3 pasos para decidir decir “Me doy”

ÓSCAR IBARRA
Director General de Constructores de Marcas
www.complices.mx

Sabemos que solo una de cada 10 empresas que inician podrá salir adelante a lo largo de los primeros cinco años. Nueve se van a quedar en el camino. Pero incluso entre aquellas que salen adelante ¿se vale decir "hasta aquí"?

Es una decisión difícil de tomar, pero puede ser la mejor solución cuando concluyes que no encontraste el camino para salir adelante. Empezar de nuevo puede ser la respuesta para limpiar vicios y dejar de arrastrar cargas que no necesitas.

Si tu vocación es de emprendedor por supuesto que no vas a pensar en la posibilidad de emplearte, pero sí puedes considerar la idea de renacer. Puede ser muy refrescante y estimularte a hacer mejor las cosas. Una vez que pasas por el proceso del desapego te queda solo la experiencia conectada a conclusiones objetivas y claras que te permiten evitar cometer los mismos errores.

Te sugiero considerar estos tres pasos:

1. Revisa tu situación.
¿Cómo llegaste al punto actual? ¿Dónde tomaste decisiones equivocadas y cuáles habrían sido las correctas?

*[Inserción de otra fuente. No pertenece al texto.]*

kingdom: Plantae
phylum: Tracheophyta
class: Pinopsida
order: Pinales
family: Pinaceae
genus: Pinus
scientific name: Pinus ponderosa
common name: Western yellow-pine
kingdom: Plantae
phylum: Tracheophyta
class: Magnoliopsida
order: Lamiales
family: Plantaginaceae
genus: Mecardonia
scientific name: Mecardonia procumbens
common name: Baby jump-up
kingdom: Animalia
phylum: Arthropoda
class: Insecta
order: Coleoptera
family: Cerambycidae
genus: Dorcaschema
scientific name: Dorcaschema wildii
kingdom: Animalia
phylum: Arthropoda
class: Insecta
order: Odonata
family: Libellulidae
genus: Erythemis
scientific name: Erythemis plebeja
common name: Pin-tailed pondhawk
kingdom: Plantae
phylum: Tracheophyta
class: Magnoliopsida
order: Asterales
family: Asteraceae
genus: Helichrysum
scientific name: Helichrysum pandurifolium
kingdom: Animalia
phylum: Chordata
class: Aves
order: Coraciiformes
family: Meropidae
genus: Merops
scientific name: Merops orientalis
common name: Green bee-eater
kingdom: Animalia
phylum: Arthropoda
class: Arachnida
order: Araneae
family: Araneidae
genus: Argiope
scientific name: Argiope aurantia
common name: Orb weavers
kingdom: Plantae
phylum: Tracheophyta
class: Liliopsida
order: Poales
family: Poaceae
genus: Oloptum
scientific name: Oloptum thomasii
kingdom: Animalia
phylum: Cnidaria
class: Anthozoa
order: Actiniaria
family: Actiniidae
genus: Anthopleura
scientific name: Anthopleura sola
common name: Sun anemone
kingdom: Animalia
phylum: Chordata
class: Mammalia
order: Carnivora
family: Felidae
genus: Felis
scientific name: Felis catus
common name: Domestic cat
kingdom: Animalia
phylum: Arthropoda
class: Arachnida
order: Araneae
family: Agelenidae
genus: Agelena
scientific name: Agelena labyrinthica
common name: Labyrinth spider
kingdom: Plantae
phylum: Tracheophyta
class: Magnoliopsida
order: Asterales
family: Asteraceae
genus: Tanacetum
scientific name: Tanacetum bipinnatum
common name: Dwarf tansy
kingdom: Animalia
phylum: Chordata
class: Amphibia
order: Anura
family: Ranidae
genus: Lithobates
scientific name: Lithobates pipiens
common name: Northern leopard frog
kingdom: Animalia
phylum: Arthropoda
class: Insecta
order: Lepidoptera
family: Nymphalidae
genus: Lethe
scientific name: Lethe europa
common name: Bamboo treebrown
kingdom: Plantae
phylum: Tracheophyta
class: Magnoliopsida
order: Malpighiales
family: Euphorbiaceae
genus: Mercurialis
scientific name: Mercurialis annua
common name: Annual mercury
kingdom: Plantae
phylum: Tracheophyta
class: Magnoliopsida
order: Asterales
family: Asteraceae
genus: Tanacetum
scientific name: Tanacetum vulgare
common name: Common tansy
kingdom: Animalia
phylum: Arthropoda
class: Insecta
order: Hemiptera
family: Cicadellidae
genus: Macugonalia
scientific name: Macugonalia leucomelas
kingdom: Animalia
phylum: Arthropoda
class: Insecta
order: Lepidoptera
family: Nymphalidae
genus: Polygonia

Todos sabemos que el hubiera no existe y que las malas decisiones te acompañan para siempre, pero es vital convertir las malas experiencias en aprendizajes, dejando atrás la carga emocional que conllevan.

2. Determina si puedes cambiarla.
¿Qué tienes que hacer para retomar el rumbo correcto? ¿Eres capaz de tomar las decisiones necesarias, por dolorosas que sean, para volver a poner a tu negocio en el camino correcto? Es probable que tengas que afectar a personas cercanas, a colaboradores y a proveedores, e incluso a clientes que no sean el perfil que realmente necesita tu negocio.

3. Modifica o cierra. No le busques.
¿Cuánto tiempo estás dispuesto a vivir en agonía? Dejar pasar el tiempo sin resolver los problemas de raíz lo único que va a hacer es prolongar el sufrimiento y las pérdidas.
Sé que hay pocos afectos tan profundos y arraigados como el de un negocio propio, y por lo tanto hay muy pocas sensaciones de frustración tan dolorosas como ver que no funciona. Sin embargo, como dice la fábula de la rana, hay que saltar fuera de, agua caliente antes de que hayas perdido todas tus energías en intentar sobrevivir.